I nod, but my legs are pudding. I find a patch of clear wall and sink to the floor, letting the cold seep into my bones.
The alarms continue, steady and uncaring. The walls still tremble with the weight of the siege. But in this pocket of relative quiet, I feel something I haven’t felt in weeks.
Not peace, exactly. But a kind of belonging.
I close my eyes, resting my forehead on my knees. The sounds of the fort fade into the background: the far-off moan, the distant crash, the sob of a child somewhere down the corridor.
Cass sits next to me, thigh pressed to mine. He doesn’t say anything, just passes me a water bottle and leans his head back against the concrete, like we’re sharing a smoke break instead of a foxhole.
Jace sits cross-legged at my other side, humming under his breath—a song I don’t know, but that makes the air feel softer.

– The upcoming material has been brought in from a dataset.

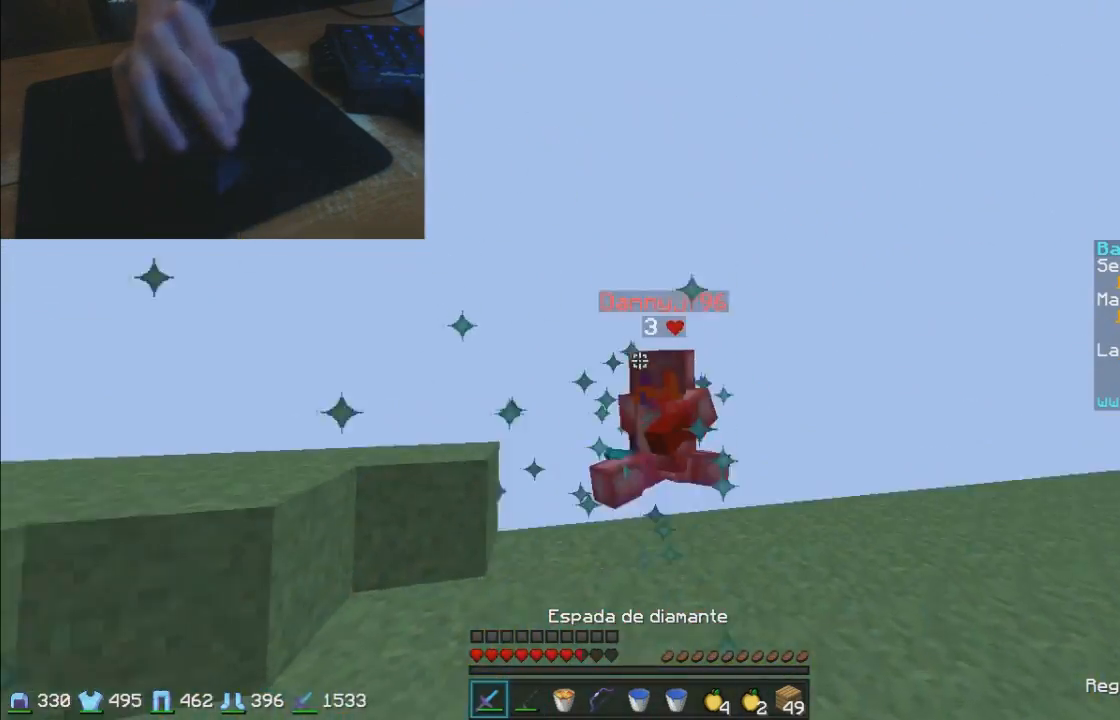
{"keys": ["d", "w"], "mouse": [], "events": [[50, "mouse_left", "up"], [200, "mouse_right", "down"], [300, "mouse_right", "up"]]}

Rhett stands guard at the door, always watchful. But every few seconds, his eyes flick to me, and there’s a ghost of a smile at the edge of his mouth.
Michael paces, checking supplies, but when he passes he gives my shoulder a squeeze. “Proud of you,” he says, as if it’s obvious.
I hold the water bottle in both hands, stare at the label, let the trembling slowly subside.
The room is a mess—blood and glass and hope in equal measure—but for the first time, I don’t feel like a burden. I feel like a person.
The siege goes on. The monsters still batter the walls. But for now, we hold.
And when the time comes, I know which side I’ll be fighting for.
Chapter Eighteen: Strength in Numbers
Lira
The worst part of waiting for death is the smell. The stench of the cellar was already enough to strip paint—old mildew, half-rotted potato sacks, the thick undernote of rust and spilled bleach—but layered now with the high, hot stink of fear, it hits like a slap every time you try to breathe. The crowd of survivors press in tight, bodies overlapping in a mess of makeshift blankets and old uniforms. Someone has passed out against my hip, breathing in rapid, rabbit spasms. I don't know if she is wounded or just in shock. At this point, the difference is academic.